Sonic Cinema

Sounds, Visions and Insights by Brian Skutle

Junkie Heaven (Short)

Grade : A Year : 2015 Director : Steve Sage Goldberg Running Time : 18min Genre : , ,
Movie review score
A

“Junkie Heaven” is a far more interesting short than that title sounds. It deals with morality, the supernatural and redemption in an intriguing and engaging way. Writer Lee Kolinsky and director Steve Sage Goldberg are telling a story of good vs. evil, but the battle feels more like it’s within the main character’s soul rather than a particular outward one, like what takes place near the end.

Doyle Burkett (Joseph A. Halsey) is a former soldier who did two tours in Iraq. After a friendly fire incident where he killed two people, though, he was out, and developed a case of PTSD. Now, he’s a heroin addict, and is laying near death with a young woman. He gets up in the middle of the night, looks in the mirror, and a sharply-dressed man named Alexander (Sal Rendino) appears before him. It turns out, he is about to die, and Alex is here to lead him through the afterlife…if he’ll return to his mortal body, and retrieve a knife from a criminal and dealer for Alex. He does so, but the payoff isn’t quite what he expected.

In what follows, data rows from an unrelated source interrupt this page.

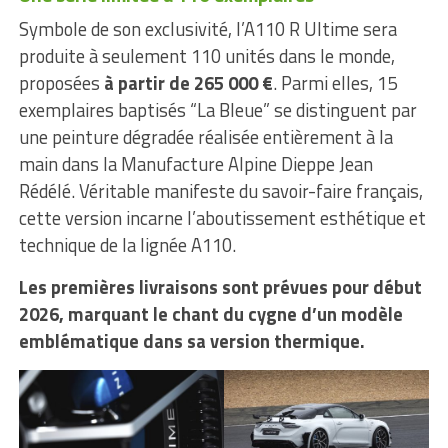
Symbole de son exclusivité, l’A110 R Ultime sera
produite à seulement 110 unités dans le monde,
proposées
à partir de 265 000 €
. Parmi elles, 15
exemplaires baptisés “La Bleue” se distinguent par
une peinture dégradée réalisée entièrement à la
main dans la Manufacture Alpine Dieppe Jean
Rédélé. Véritable manifeste du savoir-faire français,
cette version incarne l’aboutissement esthétique et
technique de la lignée A110.
Les premières livraisons sont prévues pour début
2026, marquant le chant du cygne d’un modèle
emblématique dans sa version thermique.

As I said, and as I’m sure you noticed by the above description above, Kolinsky and Goldberg do touch on the issues and themes I mentioned earlier, and the structure of the film, having it be as a choice Doyle has to make before he dies, makes the film defy any genre you can think of. It can be scary, but it’s not horror. It can be exciting, but it’s not action driven. It can be otherworldly, but it’s not pinned down to the supernatural. “Junkie Heaven” has a lot of elements in play, but none that defines it above others. In the end, it’s simply a story about a man at a pivotal moment of his life, where the choice he makes will take him on one path or another. It’s not a simple story, though, and that’s what I value above all else with this movie. There’s no easy choice for Doyle, and no pat resolution to his journey. By the end, you could almost say his journey is getting ready to begin again. I can live with that.